Ranbaxy, India's largest drug maker, tumbled the most in three years, and Daiichi Sankyo Co, which is planning to buy Ranbaxy, dropped in Tokyo.

"Higher oil prices increase costs, so companies' margins will come under pressure," said Tim Leung, who oversees about US$1.5 billion at IG Investment Ltd in Hong Kong. "We could see some earnings downgrades."

The MSCI Asia-Pacific Index lost 1 percent to 132.22 at 5:15pm in Tokyo after gaining 0.6 percent. More than two stocks retreated for each one that advanced. Health-care-related companies had the biggest decline among the 10 industry groups.

Most benchmark indexes fell. Pakistan's stocks plunged 4.4 percent, the region's largest decline, after securities regulators removed a cap limiting share drops.

Australia's S&P/ASX 200 Index declined to the lowest since July 2006, and Japan's Nikkei 225 Stock Average retreated 0.2 percent to 13,010.16, the lowest since April 15.

United States markets fell last Friday, extending the longest stretch of weekly losses for the Standard & Poor's 500 Index since 2004, as growing concern about the health of Fannie Mae and Freddie Mac sent bank shares to an 11-year low.

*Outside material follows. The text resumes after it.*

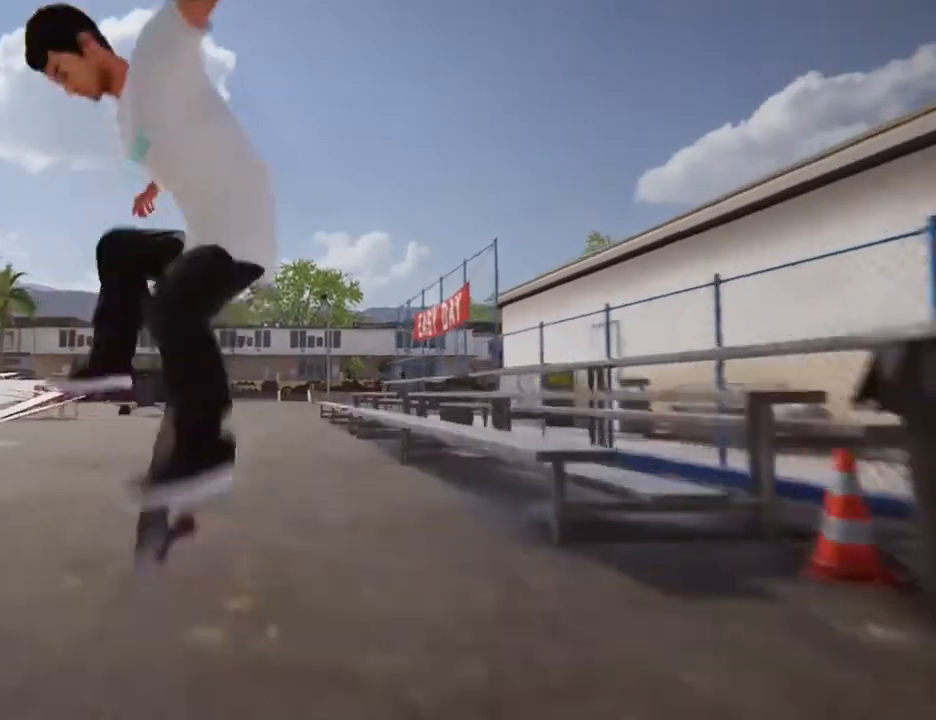
{"buttons": [], "left_stick": "center", "right_stick": "up", "events": [[301, "right_stick", "up"]]}
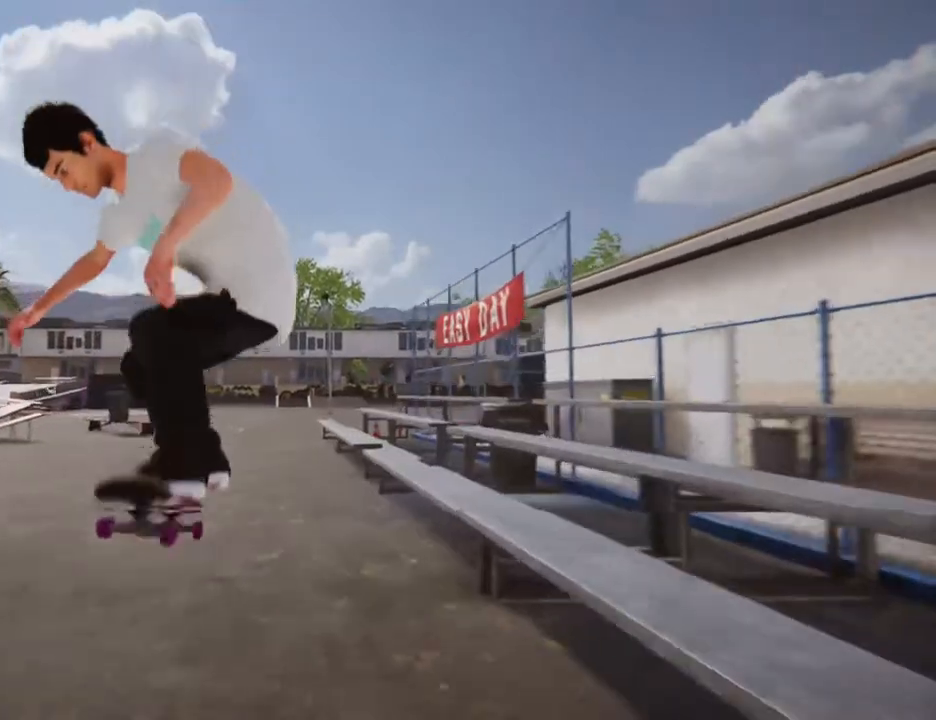
{"buttons": [], "left_stick": "center", "right_stick": "up", "events": []}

S&P 500 futures rose 1 percent yesterday after Treasury Secretary Henry Paulson asked Congress for authority to buy unlimited stakes in Fannie Mae and Freddie Mac, aiming to stem a collapse in confidence in the two companies that buy or finance almost half of the US$12 trillion of US mortgages.

Financial companies have led declines on MSCI's Asian index.